---------- BRANO DI TESTO ----------

Al Cairo Lavrov, ha incontrato gli ambasciatori dei paesi membri della Lega Araba ai quali ha spiegato che l’Occidente sta distorcendo i fatti per nascondere il fatto che il suo obiettivo è imporre il proprio dominio su altri paesi. L’aggressività dei Paesi occidentali nell’imporre delle sanzioni alla Russia – ha detto – porta a una semplice conclusione: “quel che sta succedendo non riguarda l’Ucraina, è in gioco il futuro dell’ordine mondiale”. La Russia, ha aggiunto, sta conducendo “una missione militare speciale” contro dei pericolosi nazionalisti.

In precedenza Lavrov aveva incontrato il suo omologo egiziano, Sameh Shoukry. Al termine i due ministri degli esteri hanno tenuto una conferenza stampa durante la quale Lavrov ha dichiarato che l’Occidente sta prolungando il conflitto in Ucraina pur avendo capito “come e quale fine avrà”. Come già in un articolo pubblicato dai quotidiani locali alla vigilia del suo viaggio, il ministro russo ha ricordato che il suo paese ha sempre “sinceramente sostenuto gli africani nella loro lotta per la liberazione dal giogo coloniale”. Anche in una intervista rilasciata pochi giorni prima ai media di Stato russi, Lavrov aveva enfatizzato il ruolo svolto dall’Unione Sovietica in favore della decolonizzazione durante la Guerra Fredda.

----------

Prosegui per favore il brano sulla visita di Lavrov al Cairo, ripartendo dopo la sua ultima frase.

---------- DATI FORNITI ----------

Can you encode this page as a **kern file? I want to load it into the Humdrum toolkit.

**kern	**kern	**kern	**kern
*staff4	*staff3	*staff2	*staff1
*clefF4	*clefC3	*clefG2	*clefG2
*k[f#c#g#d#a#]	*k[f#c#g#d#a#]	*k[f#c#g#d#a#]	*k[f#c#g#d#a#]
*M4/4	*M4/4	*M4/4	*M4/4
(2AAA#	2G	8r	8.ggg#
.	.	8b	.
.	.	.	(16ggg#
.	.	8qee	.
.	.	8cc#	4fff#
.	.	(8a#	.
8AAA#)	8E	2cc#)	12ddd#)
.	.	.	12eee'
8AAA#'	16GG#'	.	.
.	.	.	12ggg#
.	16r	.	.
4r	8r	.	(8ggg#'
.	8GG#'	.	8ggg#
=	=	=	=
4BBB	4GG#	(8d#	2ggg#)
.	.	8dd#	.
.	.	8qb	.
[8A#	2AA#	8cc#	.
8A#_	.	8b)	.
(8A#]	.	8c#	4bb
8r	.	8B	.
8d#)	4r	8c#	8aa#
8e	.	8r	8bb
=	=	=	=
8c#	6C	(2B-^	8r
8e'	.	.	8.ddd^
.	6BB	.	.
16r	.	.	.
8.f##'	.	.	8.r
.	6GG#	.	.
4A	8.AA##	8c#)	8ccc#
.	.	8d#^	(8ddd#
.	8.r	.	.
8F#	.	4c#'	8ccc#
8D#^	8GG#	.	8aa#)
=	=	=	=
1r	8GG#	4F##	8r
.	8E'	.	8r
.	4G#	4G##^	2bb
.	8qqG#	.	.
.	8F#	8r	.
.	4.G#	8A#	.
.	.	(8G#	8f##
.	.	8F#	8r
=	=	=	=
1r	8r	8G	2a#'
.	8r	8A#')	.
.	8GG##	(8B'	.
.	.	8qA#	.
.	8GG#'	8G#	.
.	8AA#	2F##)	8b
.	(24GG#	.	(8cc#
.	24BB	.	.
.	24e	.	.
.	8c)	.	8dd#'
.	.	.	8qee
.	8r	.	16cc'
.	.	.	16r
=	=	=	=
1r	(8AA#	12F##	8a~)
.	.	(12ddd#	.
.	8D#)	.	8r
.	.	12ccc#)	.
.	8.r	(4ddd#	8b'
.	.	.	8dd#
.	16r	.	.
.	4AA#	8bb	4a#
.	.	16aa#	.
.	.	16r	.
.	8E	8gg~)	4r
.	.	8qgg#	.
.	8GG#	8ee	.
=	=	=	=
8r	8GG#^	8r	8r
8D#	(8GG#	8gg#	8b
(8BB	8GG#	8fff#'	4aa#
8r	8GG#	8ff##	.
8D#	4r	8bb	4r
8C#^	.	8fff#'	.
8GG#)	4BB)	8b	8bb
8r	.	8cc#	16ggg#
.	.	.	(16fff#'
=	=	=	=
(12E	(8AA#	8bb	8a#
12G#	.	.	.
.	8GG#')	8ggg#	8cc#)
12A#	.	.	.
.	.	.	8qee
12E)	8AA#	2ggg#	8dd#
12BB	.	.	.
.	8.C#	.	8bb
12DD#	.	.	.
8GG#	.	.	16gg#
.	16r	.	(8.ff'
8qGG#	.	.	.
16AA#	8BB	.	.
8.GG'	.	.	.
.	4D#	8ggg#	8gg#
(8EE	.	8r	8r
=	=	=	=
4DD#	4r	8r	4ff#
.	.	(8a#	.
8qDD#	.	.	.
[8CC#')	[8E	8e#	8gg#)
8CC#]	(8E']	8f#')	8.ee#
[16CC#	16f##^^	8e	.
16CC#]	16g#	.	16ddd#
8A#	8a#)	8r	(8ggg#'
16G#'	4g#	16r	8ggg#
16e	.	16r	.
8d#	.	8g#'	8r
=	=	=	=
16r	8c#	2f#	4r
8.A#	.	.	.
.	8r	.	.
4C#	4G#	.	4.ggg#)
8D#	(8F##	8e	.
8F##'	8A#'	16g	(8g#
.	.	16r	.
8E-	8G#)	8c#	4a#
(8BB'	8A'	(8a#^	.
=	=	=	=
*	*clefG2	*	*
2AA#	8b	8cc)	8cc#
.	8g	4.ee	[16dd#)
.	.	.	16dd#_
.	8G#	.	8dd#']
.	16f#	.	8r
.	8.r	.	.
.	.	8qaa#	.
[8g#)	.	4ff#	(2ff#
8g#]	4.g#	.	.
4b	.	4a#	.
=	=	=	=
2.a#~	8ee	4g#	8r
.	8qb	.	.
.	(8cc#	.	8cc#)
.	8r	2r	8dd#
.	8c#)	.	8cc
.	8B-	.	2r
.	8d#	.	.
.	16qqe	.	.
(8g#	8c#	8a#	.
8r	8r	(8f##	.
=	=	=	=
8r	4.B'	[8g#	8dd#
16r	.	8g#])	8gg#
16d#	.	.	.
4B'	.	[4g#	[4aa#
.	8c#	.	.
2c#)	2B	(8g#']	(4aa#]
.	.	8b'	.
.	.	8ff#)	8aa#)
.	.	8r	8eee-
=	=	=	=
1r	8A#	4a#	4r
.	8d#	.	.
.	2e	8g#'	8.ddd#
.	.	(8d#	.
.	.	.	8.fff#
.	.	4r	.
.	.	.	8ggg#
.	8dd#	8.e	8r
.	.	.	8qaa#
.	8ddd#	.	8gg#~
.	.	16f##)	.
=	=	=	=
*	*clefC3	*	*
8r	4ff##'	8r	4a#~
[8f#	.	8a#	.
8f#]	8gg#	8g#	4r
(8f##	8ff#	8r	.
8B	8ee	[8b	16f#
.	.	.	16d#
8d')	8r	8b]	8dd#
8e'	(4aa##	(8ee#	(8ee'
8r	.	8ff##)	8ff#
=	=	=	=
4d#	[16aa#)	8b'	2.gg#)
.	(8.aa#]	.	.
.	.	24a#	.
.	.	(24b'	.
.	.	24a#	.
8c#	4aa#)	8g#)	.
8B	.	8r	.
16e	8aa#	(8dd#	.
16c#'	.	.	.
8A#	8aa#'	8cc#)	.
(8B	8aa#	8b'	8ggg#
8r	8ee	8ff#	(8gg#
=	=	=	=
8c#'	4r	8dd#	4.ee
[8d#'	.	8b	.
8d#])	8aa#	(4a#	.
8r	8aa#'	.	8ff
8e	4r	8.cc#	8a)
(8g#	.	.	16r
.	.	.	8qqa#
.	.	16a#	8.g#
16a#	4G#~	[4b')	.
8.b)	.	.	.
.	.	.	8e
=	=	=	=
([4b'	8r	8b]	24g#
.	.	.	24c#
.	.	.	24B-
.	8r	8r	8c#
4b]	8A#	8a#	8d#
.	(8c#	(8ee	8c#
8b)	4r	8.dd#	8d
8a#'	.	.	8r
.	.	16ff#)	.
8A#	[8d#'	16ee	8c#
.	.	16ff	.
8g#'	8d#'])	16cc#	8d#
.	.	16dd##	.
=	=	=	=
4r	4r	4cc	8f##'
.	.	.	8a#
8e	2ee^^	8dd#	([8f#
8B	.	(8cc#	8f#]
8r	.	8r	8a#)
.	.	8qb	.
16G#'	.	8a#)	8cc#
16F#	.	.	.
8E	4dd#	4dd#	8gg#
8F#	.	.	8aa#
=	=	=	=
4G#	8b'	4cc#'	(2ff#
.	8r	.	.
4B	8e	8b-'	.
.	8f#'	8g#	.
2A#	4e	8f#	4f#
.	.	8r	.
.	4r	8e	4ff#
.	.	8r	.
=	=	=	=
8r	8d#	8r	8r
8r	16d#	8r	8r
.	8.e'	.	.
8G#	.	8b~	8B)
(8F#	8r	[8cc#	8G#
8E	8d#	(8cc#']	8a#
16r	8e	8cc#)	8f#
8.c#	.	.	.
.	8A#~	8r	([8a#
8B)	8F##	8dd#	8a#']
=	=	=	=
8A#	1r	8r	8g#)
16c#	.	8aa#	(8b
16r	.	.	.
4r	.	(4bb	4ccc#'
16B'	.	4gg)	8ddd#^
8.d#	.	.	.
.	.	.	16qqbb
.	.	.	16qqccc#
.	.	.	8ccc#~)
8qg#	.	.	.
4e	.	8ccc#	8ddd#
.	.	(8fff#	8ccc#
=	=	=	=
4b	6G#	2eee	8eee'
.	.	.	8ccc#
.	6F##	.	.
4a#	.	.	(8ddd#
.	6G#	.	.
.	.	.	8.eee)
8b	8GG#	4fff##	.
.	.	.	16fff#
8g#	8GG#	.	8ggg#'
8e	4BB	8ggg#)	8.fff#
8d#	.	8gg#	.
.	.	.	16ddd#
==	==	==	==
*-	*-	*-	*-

----------

SPAZIO RISPOSTA:
Lavrov ha poi insistito che i paesi africani farebbero meglio a schierarsi con la Russia piuttosto che con l’Occidente promettendo: “vi aiuteremo a completare il processo di decolonizzazione”. Il reiterato rimando al contributo che l’Unione Sovietica ha dato alle guerre di liberazione africane e in particolare quest’ultima assicurazione, che la Russia, se sceglieranno di schierarsi contro l’Occidente, aiuterà i paesi africani a “completare il processo di decolonizzazione”, sa in effetti di Guerra Fredda e, quel che più conta e sorprende, è del tutto anacronistica. È ormai da tempo che politici, studiosi e attivisti dei diritti umani, anche quelli più marcatamente terzomondisti, hanno smesso quasi del tutto di parlare di neocolonialismo, riferito all’Occidente, di rivendicare una indipendenza reale dalle potenze coloniali europee e di attribuire a una sudditanza dissimulata la causa dei problemi del continente africano: dittature, sviluppo mancato, povertà e fame.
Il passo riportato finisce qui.